I think Uncle Frank wanted to marry Aunt Avice because she was a I’ll-stand-by-you kind of woman. I don’t believe he was well and was probably looking for someone who’d see him through. Aunt Avice, unlike her predecessor, was an honorable woman who did just that with much compassion and love. After everybody in my family had died, the only relative I had left was Aunt Avice, who was living with her sister, Aunt Teenie (Armentine Pickett, one of my “no-relation aunts” from years back). I loved “The Aunts,” who, in their golden years, were good-looking women with snow white hair and a hearty sense of humor; they also happened to be super-sized, die-hard Laker fans. Once, I had baseball caps made up for them with sequined letters showing each of their names on the backside, and inscribed on the front with the words: “Laker Fan”. They wore the caps while they watched the games, yelling at the players, screaming in joy when one of them made a basket, and generally having such a good time that you’d have they were ringside at all the games.
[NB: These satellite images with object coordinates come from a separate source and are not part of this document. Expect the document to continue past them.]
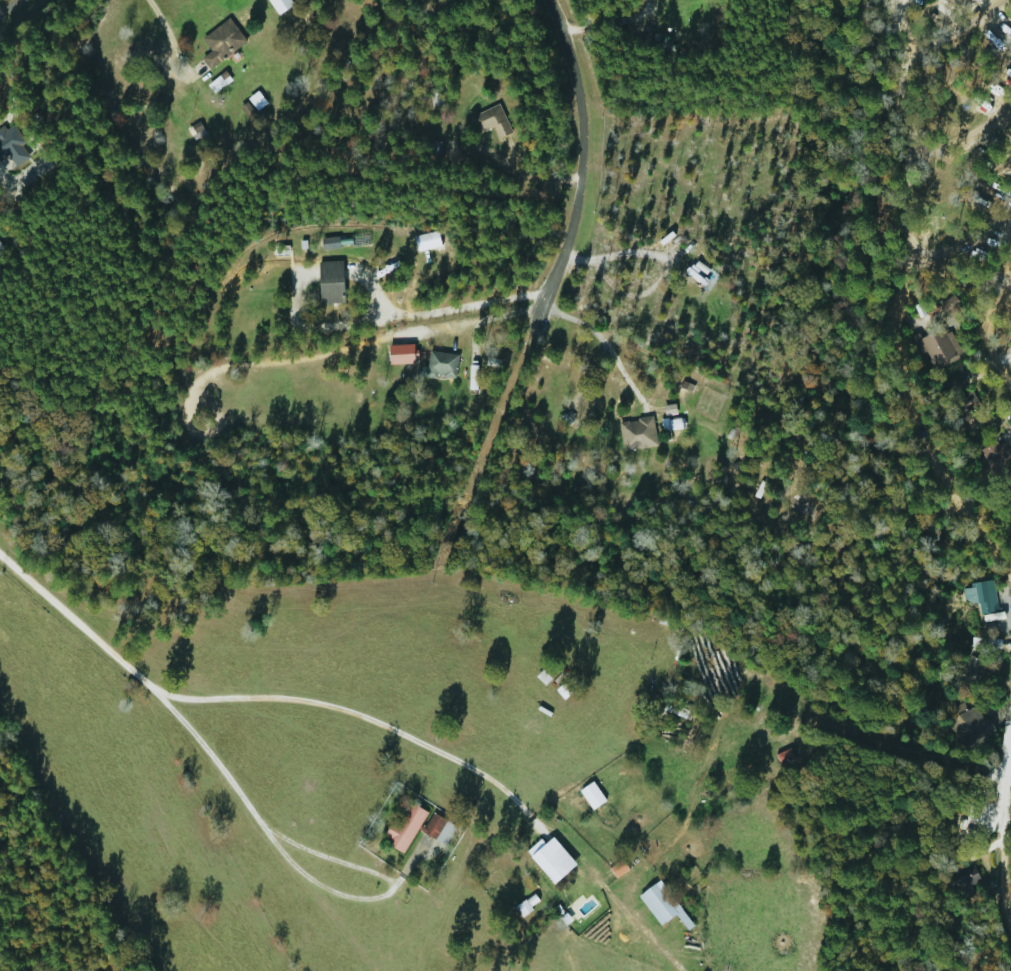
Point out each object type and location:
building: (220, 43)
building: (434, 101)
building: (489, 122)
road: (580, 146)
building: (28, 173)
building: (328, 283)
road: (436, 313)
road: (498, 316)
road: (982, 334)
road: (601, 338)
building: (937, 347)
building: (437, 367)
road: (896, 375)
building: (966, 410)
building: (669, 425)
building: (635, 434)
building: (993, 459)
building: (978, 596)
building: (985, 643)
building: (970, 671)
building: (671, 711)
building: (966, 719)
building: (782, 757)
building: (590, 795)
building: (415, 828)
road: (998, 836)
building: (549, 859)
building: (964, 876)
building: (660, 905)

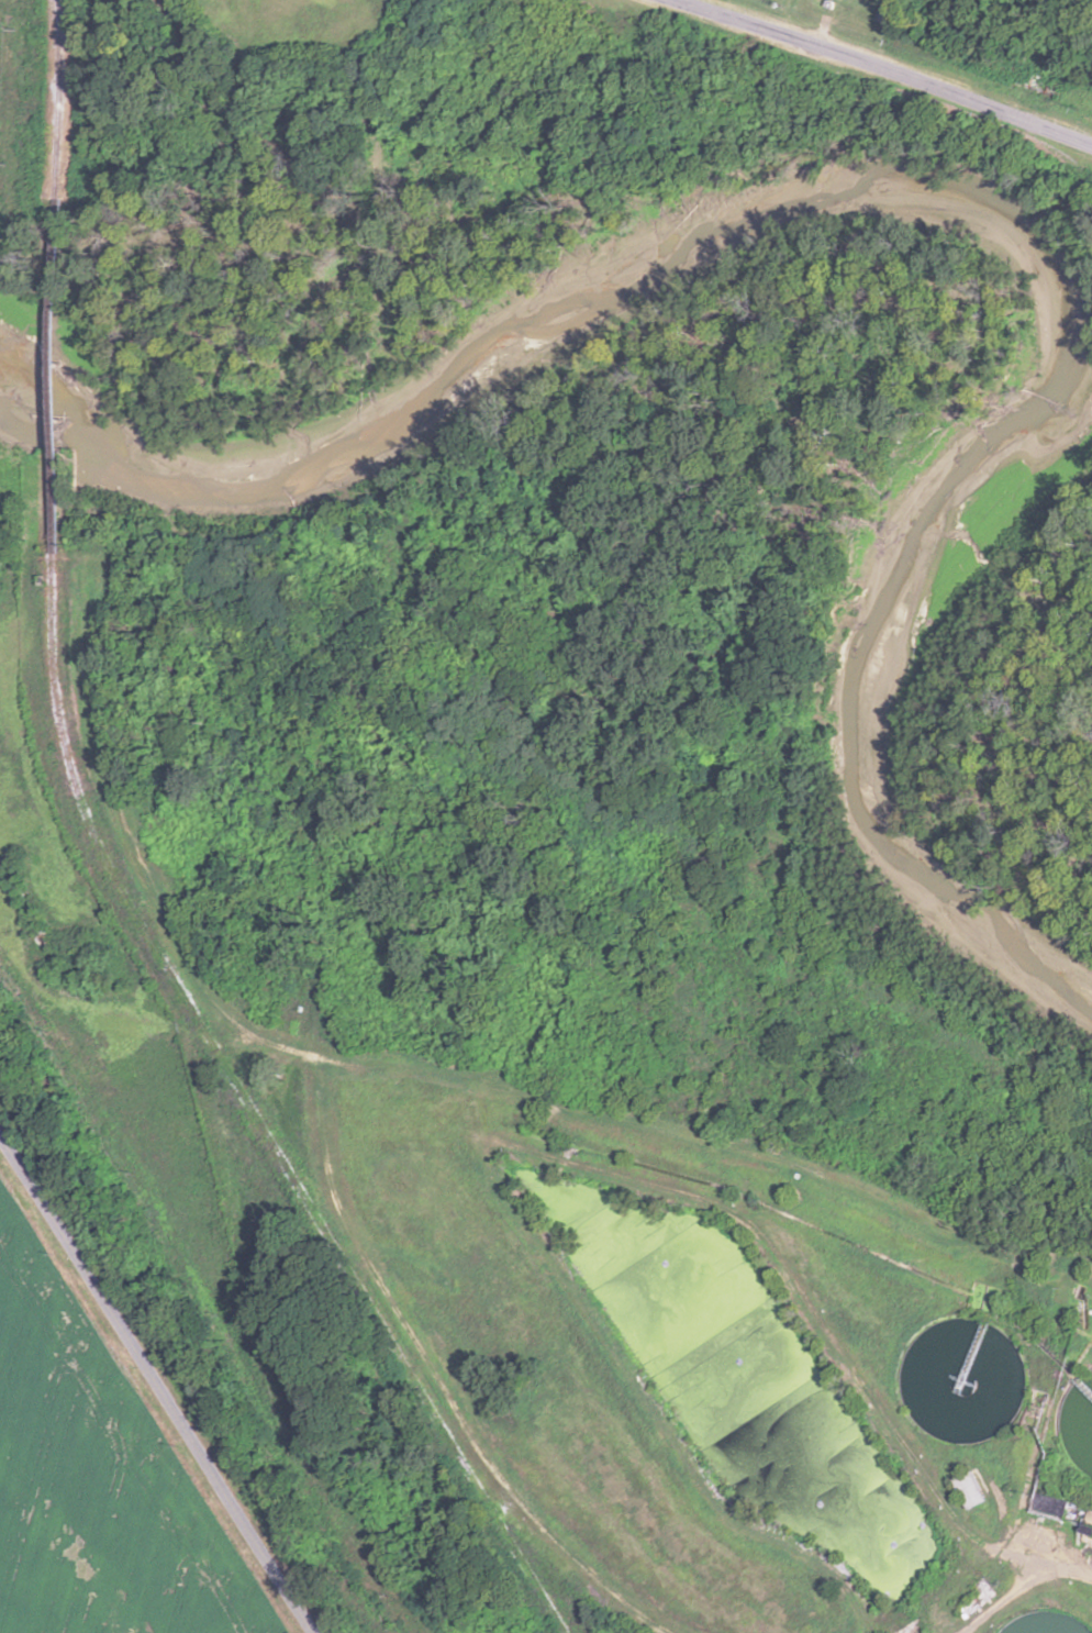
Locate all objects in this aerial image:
railway: (57, 30)
road: (887, 67)
railway: (59, 99)
river: (928, 190)
railway: (56, 377)
road: (610, 857)
railway: (254, 1113)
road: (155, 1390)
building: (1085, 1392)
building: (970, 1489)
building: (1054, 1504)
building: (976, 1598)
Aunt Avice was the relative I came out to back in 1990. The others were dead by then. Most people who’ve read my book, The Mee Street Chronicles, want to know what she said once I phoned and told her the truth about my sexuality. In a syrupy southern accent, she said something like: “Why, honey, I don’t care about that.” During the same conversation, I told her I was getting married at my church in Los Angeles to a woman, and she replied in typical Knoxville fashion: “Is she a nice girl? If she is, then that’s all right.” They don’t make ‘em like Aunt Avice anymore. She was one of those Black Knoxville women with true grit. And true heart. She laid down to rest a bit at age 93. I hope she’s restin’ good.